I've been told by atheists—and one supposed believer—that I'm ignoring all the times those things didn't happen.

Um, okay. When I see a clear example of something being moved by meditation and attempted telekinesis, I need to take into account all the other attempted telekinetics? Why?

When I pray for a blind 2-year-old to be healed of an infection in his eyes, and I and the others with me have a powerful spiritual experience during the prayer, and the child is healed though he's had the infection for over a year, do I really need to take into account that there was a prayer study done on a church full of half-hearted Christians putting God to the test against Scriptural mandate?

I don't think so.

Sorry, Richard.
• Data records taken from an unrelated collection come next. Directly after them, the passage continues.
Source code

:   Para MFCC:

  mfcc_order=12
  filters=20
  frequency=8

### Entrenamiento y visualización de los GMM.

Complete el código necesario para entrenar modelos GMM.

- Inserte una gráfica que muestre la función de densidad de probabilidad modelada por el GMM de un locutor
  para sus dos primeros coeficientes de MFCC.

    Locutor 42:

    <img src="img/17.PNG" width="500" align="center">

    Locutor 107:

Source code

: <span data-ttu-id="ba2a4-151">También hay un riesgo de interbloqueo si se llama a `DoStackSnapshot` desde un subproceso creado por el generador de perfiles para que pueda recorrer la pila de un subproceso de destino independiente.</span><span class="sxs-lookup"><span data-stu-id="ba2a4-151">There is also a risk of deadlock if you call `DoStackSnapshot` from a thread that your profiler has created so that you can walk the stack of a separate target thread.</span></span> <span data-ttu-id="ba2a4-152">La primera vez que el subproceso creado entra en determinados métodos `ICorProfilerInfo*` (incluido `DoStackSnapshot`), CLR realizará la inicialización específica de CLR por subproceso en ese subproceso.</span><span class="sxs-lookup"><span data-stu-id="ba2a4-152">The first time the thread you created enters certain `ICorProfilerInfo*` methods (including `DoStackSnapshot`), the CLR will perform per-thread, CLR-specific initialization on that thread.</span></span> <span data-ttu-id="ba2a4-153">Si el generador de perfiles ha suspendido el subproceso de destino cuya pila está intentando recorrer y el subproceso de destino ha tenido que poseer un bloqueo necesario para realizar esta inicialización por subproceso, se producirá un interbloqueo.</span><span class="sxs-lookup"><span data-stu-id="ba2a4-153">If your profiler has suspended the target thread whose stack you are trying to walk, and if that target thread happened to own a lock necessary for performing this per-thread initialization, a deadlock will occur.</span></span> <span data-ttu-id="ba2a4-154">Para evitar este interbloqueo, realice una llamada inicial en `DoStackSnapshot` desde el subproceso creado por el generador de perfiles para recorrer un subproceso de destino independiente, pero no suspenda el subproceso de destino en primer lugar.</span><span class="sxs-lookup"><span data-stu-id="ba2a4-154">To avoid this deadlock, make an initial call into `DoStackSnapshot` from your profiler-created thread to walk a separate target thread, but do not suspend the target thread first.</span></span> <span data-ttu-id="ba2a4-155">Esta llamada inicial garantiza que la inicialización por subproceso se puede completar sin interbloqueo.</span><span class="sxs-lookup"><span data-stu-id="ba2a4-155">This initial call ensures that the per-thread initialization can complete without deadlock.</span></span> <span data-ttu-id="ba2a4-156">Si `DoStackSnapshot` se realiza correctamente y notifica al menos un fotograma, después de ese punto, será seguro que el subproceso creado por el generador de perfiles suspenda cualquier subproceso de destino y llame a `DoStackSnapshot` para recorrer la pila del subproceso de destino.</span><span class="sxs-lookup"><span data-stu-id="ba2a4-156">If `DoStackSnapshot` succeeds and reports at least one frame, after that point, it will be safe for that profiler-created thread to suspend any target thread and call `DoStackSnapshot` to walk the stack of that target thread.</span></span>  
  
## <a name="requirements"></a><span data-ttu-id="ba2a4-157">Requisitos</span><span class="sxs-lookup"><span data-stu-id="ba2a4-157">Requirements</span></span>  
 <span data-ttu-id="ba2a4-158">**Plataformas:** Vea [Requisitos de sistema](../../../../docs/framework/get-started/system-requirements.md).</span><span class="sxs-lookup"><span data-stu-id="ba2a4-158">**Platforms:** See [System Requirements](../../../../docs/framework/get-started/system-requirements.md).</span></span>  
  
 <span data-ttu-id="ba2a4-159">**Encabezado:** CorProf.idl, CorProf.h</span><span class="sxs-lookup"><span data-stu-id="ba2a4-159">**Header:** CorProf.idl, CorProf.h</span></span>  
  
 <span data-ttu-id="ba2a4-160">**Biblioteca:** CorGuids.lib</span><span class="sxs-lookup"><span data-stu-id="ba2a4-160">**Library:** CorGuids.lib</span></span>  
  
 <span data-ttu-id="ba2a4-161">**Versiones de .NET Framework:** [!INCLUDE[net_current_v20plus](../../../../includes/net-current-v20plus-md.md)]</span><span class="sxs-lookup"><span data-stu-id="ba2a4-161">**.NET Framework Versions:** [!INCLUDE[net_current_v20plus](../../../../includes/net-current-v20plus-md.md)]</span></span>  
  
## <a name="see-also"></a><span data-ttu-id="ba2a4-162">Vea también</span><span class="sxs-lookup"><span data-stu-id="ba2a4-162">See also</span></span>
I can't buy the "oh, well, it happened because there's 6 billion people on earth" argument.

Friday, September 25, 2009

Ray Comfort and Creationism

For the record, I did not go looking for videos on Ray Comfort or creationism today. I ran across the video that follows because I have Google alerts set for things like "early church fathers" and "council of nicea."

A blog that one of those alerts turned up sent me to this video.

I tell you why that's important down below.

Here's the video:



Ok, here's the point. Do you think that any non-Christian who sees that video will ever listen to Ray Comfort again?

The problem is that I read a quote by Ray Comfort calling scientists liars and saying that liars will go to hell. In the meantime, he and many others who are calling them liars are not doing enough research to find out whether anyone actually is lying.

I understand that anti-evolutionists are just trying to read the Bible the way it is written. They are trying to read Genesis literally, and some believe that if you can't read the creation story in Genesis at face value, then you can't trust anything else in the Bible. So they firmly close their eyes, and they hold to a young earth or they oppose evolution despite all the evidence for it.

I don't even have a problem with that, but I can't do it myself.

What I have a problem with is accusing people of lying who aren't lying!

Christians, Creationism, and False Accusations



In 1994, I saw a TV show where Dr. Robert Gentry accused Donald Johansen of lying about his discover of Lucy, the Australopithecus Afarensis skeleton. A few days later I pointed out to an evolutionist in a CompuServe forum that scientists are deceitful.

What I found out is that Christians like Bob Gentry are deceitful. Donald Johansen didn't tell any lies, and the false accusation against him had been exposed some 15 years later. However, that didn't stop Dr. Gentry and the creation museum he was doing the show for from repeating the false accusation.

I'm sorry, but if you're going to get on TV and accuse someone of lying, you need to do a little research.

Don't you think that a literal reading of the Bible would lead you to do so?

It's one thing to disagree with evolution without researching it. It's quite another to make a liar or a fool of yourself publicly defending your disagreement. It doesn't help the cause of Christ; it harms it.